::: THE RECORDS :::

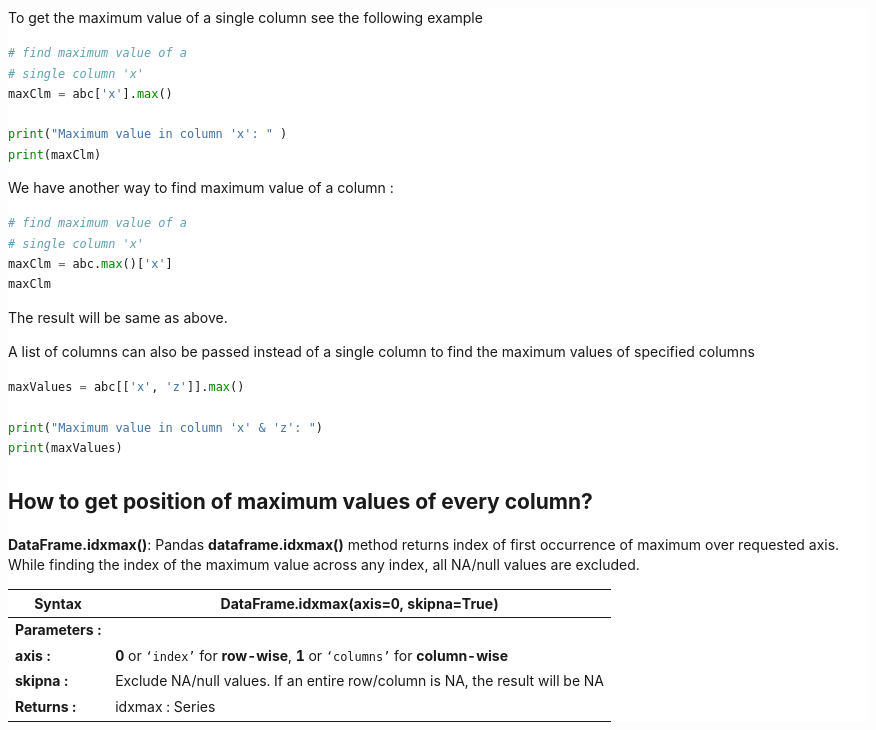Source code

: 

To get the maximum value of a single column see the following example 


```python hidden=true
# find maximum value of a
# single column 'x'
maxClm = abc['x'].max()
 
print("Maximum value in column 'x': " )
print(maxClm)
```


We have another way to find maximum value of a column : 


```python hidden=true
# find maximum value of a
# single column 'x'
maxClm = abc.max()['x']
maxClm
```



The result will be same as above. 



A list of columns can also be passed instead of a single column to find the maximum values of specified columns 


```python hidden=true
maxValues = abc[['x', 'z']].max()
 
print("Maximum value in column 'x' & 'z': ")
print(maxValues)
```


## How to get position of maximum values of every column?



**DataFrame.idxmax()**: Pandas **dataframe.idxmax()** method returns index of first occurrence of maximum over requested axis. While finding the index of the maximum value across any index, all NA/null values are excluded. 

| Syntax | DataFrame.idxmax(axis=0, skipna=True) |
| --- | --- |
| **Parameters :** |  |
| **axis :** | **0** or `‘index’` for **row-wise**, **1** or `‘columns’` for **column-wise**  |
| **skipna :** | Exclude NA/null values. If an entire row/column is NA, the result will be NA |
| **Returns :** | idxmax : Series |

:::

[EXERCISE GOAL]: Which of the lines above include the word "result"? Copy each of them.

[RESPONSE BELOW]:
The result will be same as above. 
| **skipna :** | Exclude NA/null values. If an entire row/column is NA, the result will be NA |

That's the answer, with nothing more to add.